GraphQL is well-known for its easy to maintain backward-compatibility of APIs defined with it. You're supposed to just add new fields/types every time you need them and never remove old ones, only mark them with @deprecated directive. Thus, your server could evolve independently of its clients versions.
However, I have a quite opposite problem: we have many independent servers, some of which could not be updated ever, and client (potentially) could connect to anyone of them. Thus, when client adopts new fields in API types, that were introduced in some newer server, and then it connects to the older one, it will get the error, because it will try to query fields that do not exist on that server.
So the question is: is there some known approach on how to handle this type of situation in GraphQL?
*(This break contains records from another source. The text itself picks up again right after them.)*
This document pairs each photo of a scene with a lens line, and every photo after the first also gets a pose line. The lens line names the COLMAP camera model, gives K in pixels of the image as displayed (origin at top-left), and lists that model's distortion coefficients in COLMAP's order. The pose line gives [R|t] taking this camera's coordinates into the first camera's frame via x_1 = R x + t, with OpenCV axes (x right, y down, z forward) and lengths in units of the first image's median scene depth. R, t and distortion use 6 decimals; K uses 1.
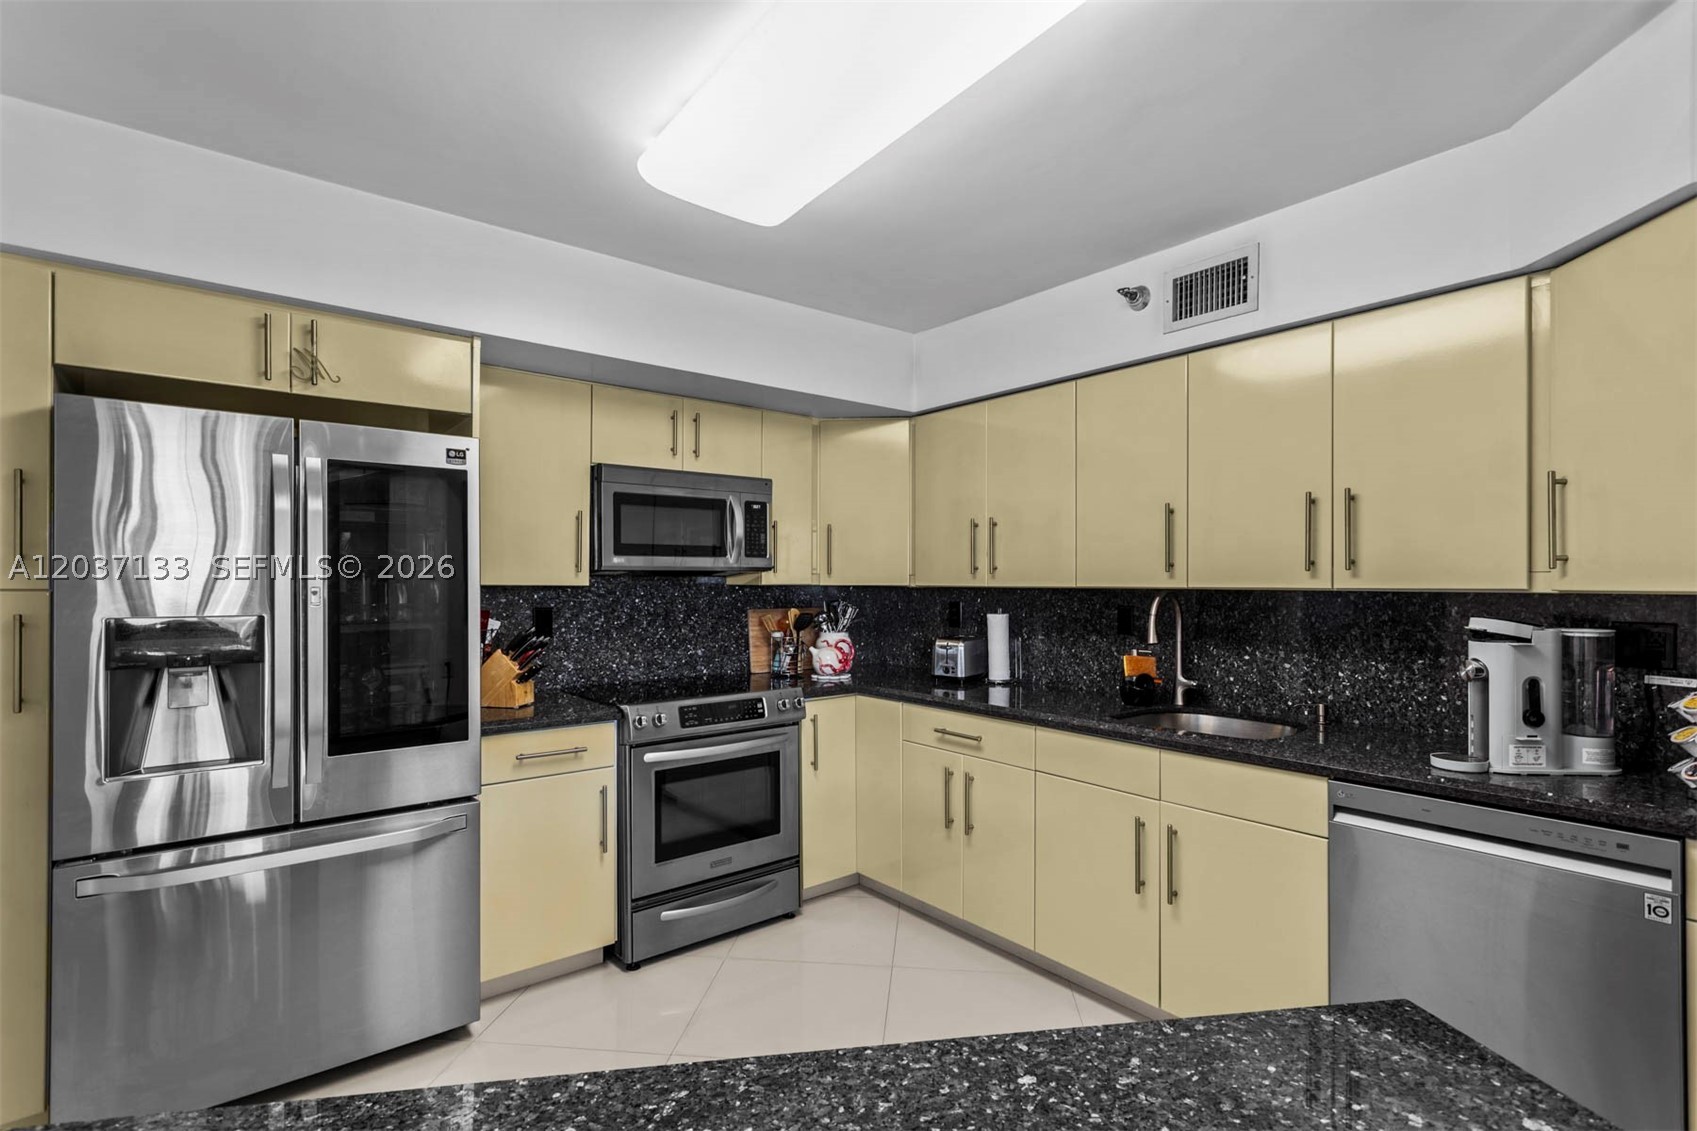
lens RADIAL K [[798.2, 0, 851.9], [0, 798.2, 583.1], [0, 0, 1]] dist [0.000849, 0.002760]
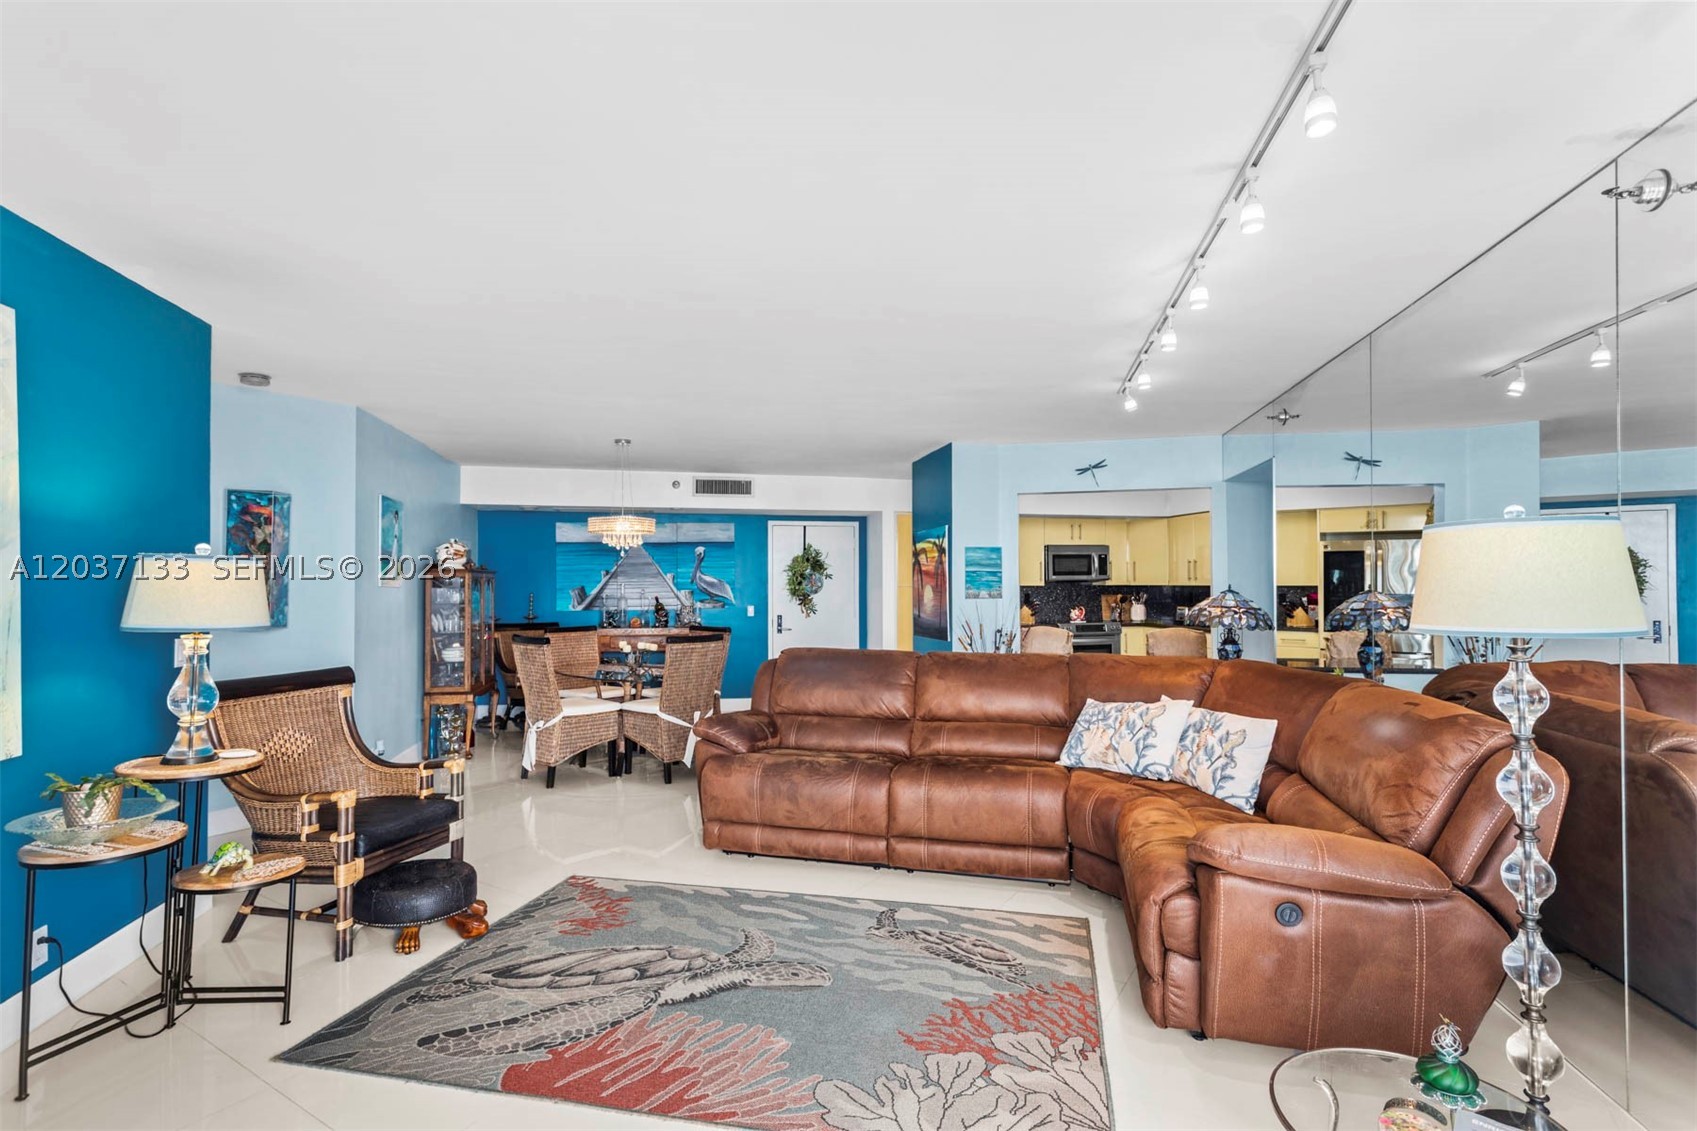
lens RADIAL K [[798.2, 0, 841.5], [0, 798.2, 568.7], [0, 0, 1]] dist [0.000849, 0.002760]
pose [[0.894955, -0.013002, -0.445967, 0.344183], [0.003365, 0.999744, -0.022395, 0.004673], [0.446144, 0.018541, 0.894769, -2.134551]]
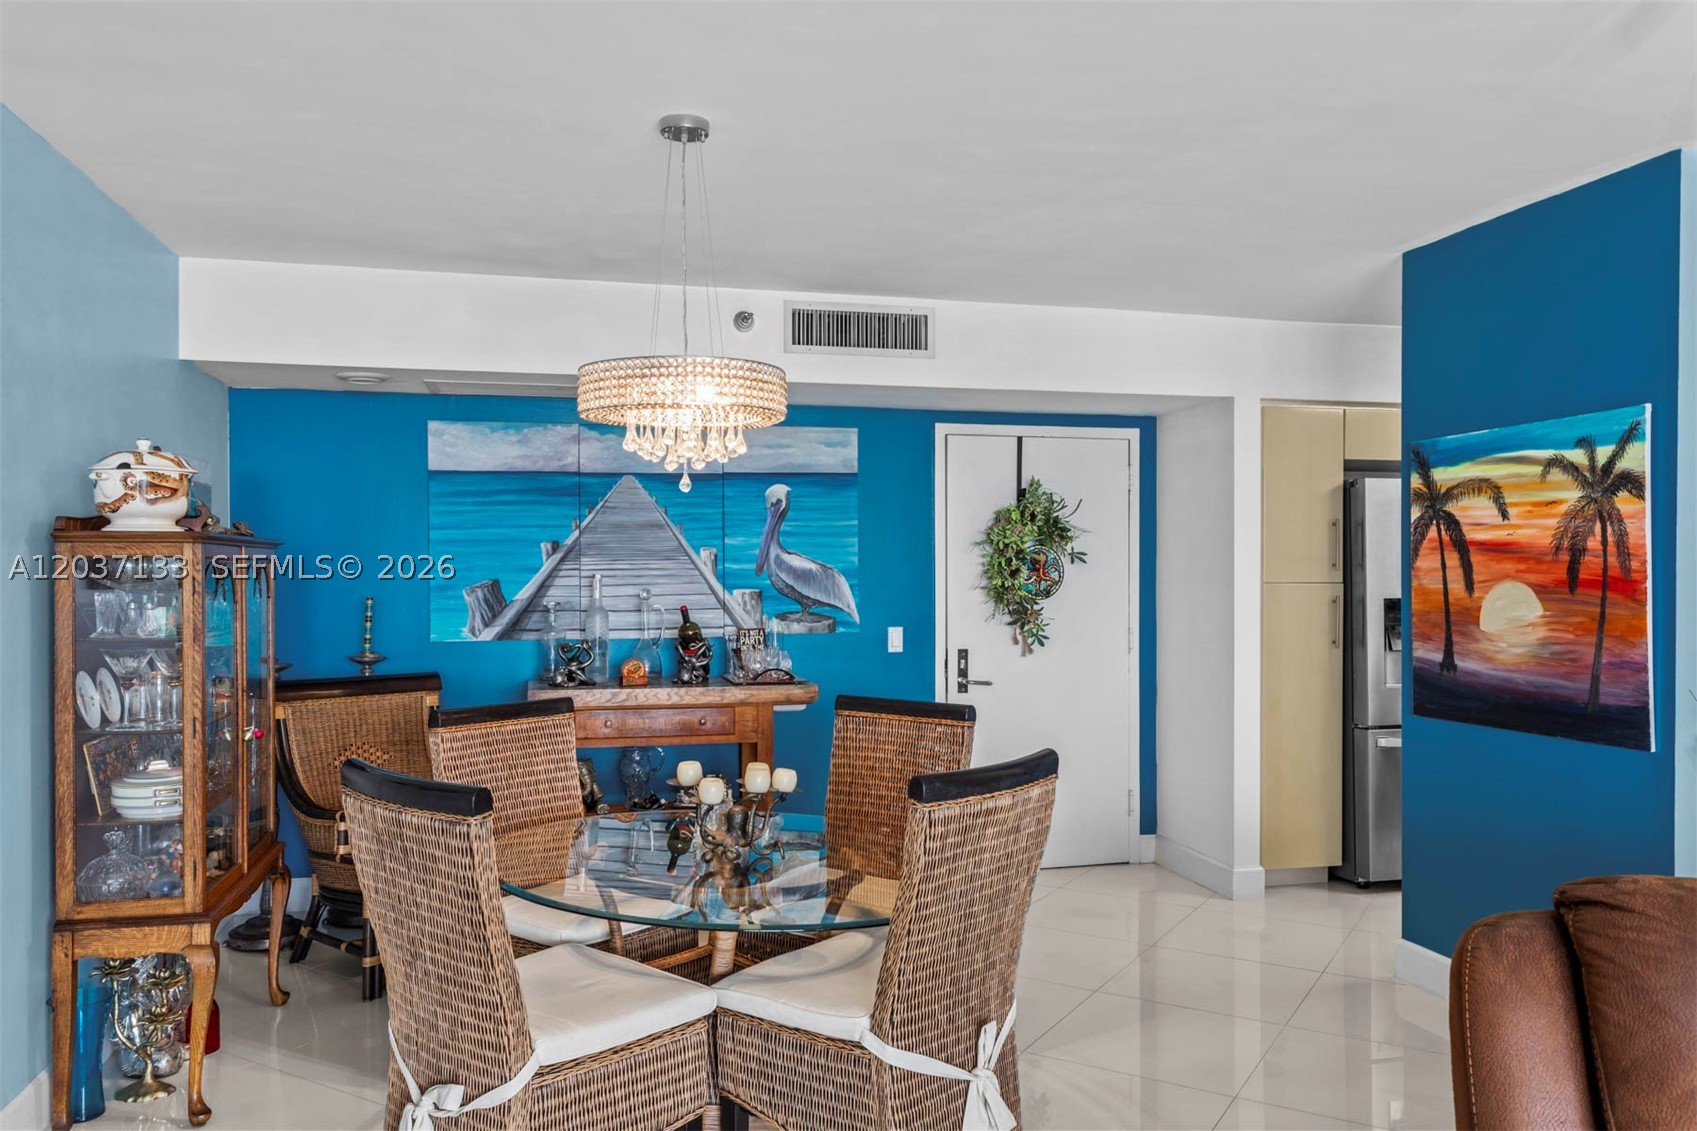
lens RADIAL K [[1237.8, 0, 846.3], [0, 1237.8, 573.2], [0, 0, 1]] dist [-0.007585, 0.022177]
pose [[0.906010, -0.001527, -0.423253, -0.557790], [0.002059, 0.999998, 0.000799, -0.010188], [0.423251, -0.001595, 0.906011, -1.381728]]
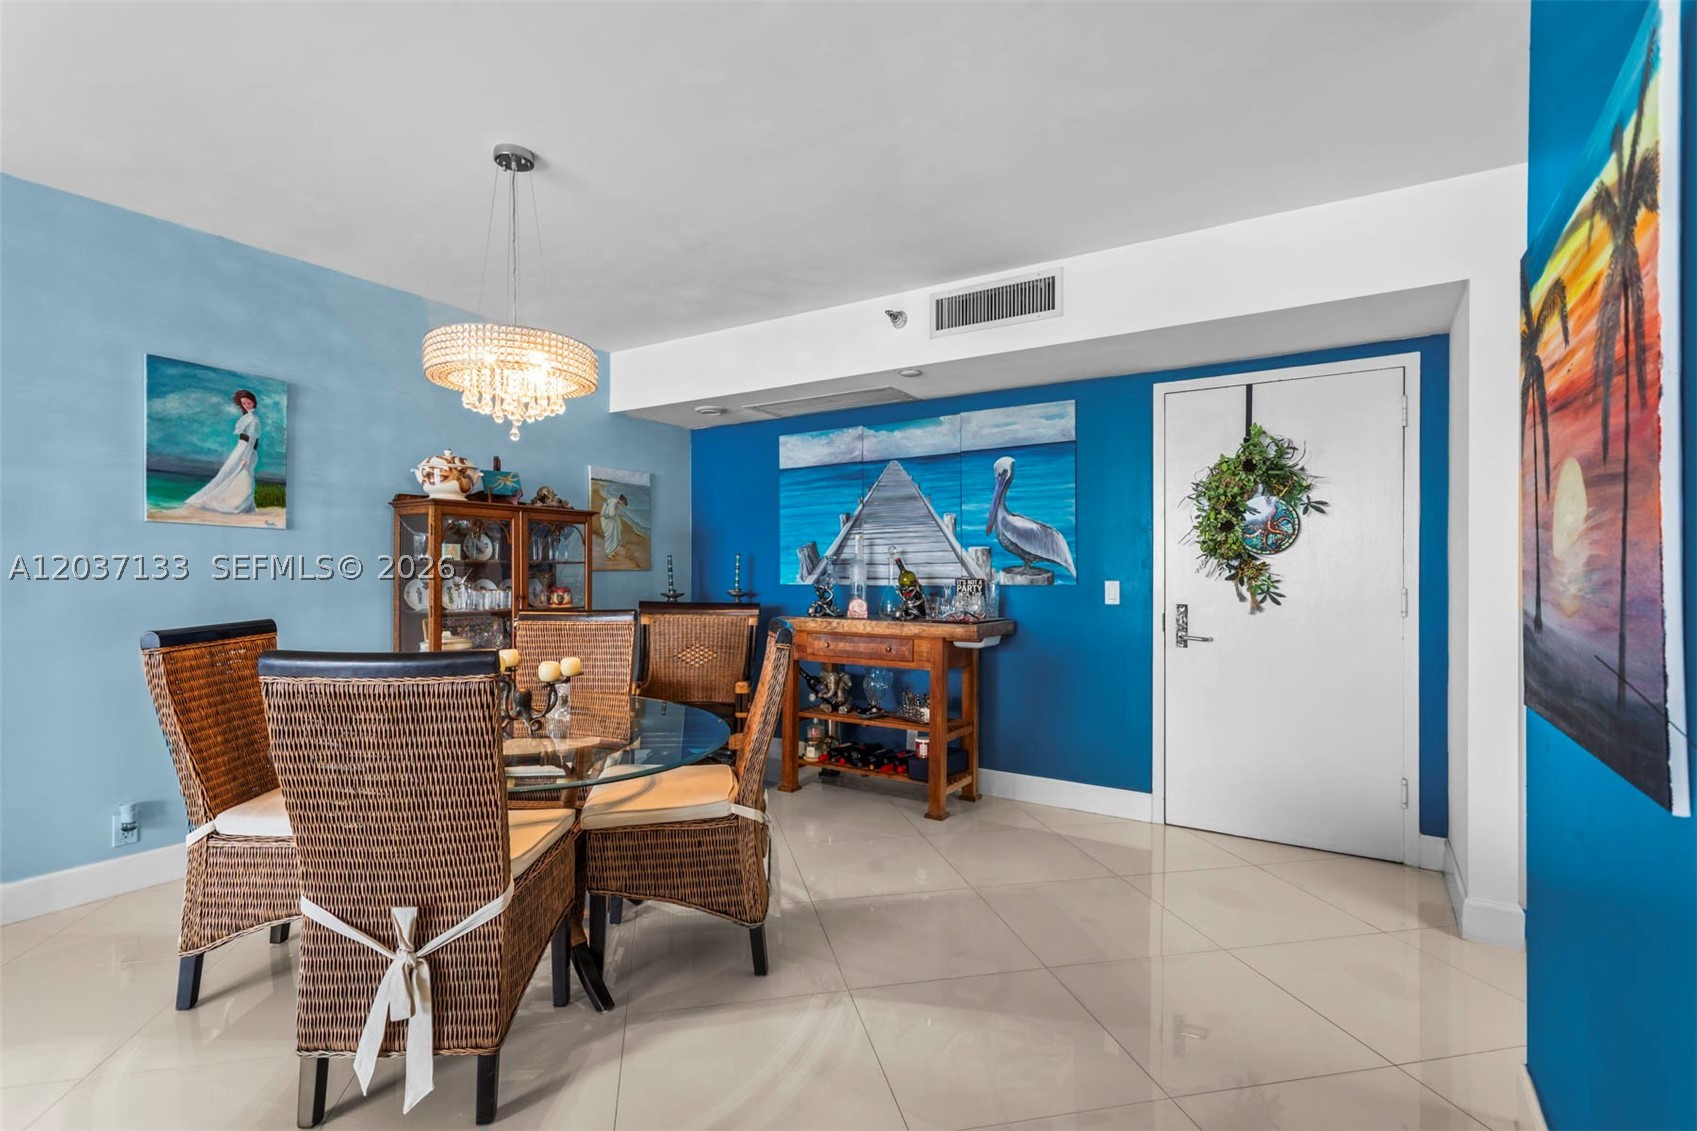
lens RADIAL K [[798.2, 0, 851.1], [0, 798.2, 573.6], [0, 0, 1]] dist [0.000849, 0.002760]
pose [[0.325028, 0.000828, -0.945704, -0.184887], [-0.002986, 0.999996, -0.000151, 0.065636], [0.945700, 0.002873, 0.325029, -0.434521]]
The only thing I came up with is to have a top-level query field, that will return a list of supported types, as a string list. Thus, whenever you want to add a new filed in the existing type foo, you just add a new type foo2 and add this type to the list of supported types. Thus the client could decide what types it can use and, accordingly, what features it could show. However, this looks quite scary due to, well, graph nature of GraphQL: it is very hard to guaranty that clinet's query won't get to some unsupported type via some quirky path.
The other solution is, of course, just version the whole API and treat any change to schema as incompatible API version. But this looks, well, either too stiff, or too laborious to maintain.
P.S. I suppose, that, maybe GraphQL is just not a good solution for this type of situations, but, as usually happens, we decided to go with GraphQL far before we could foresee these use-cases.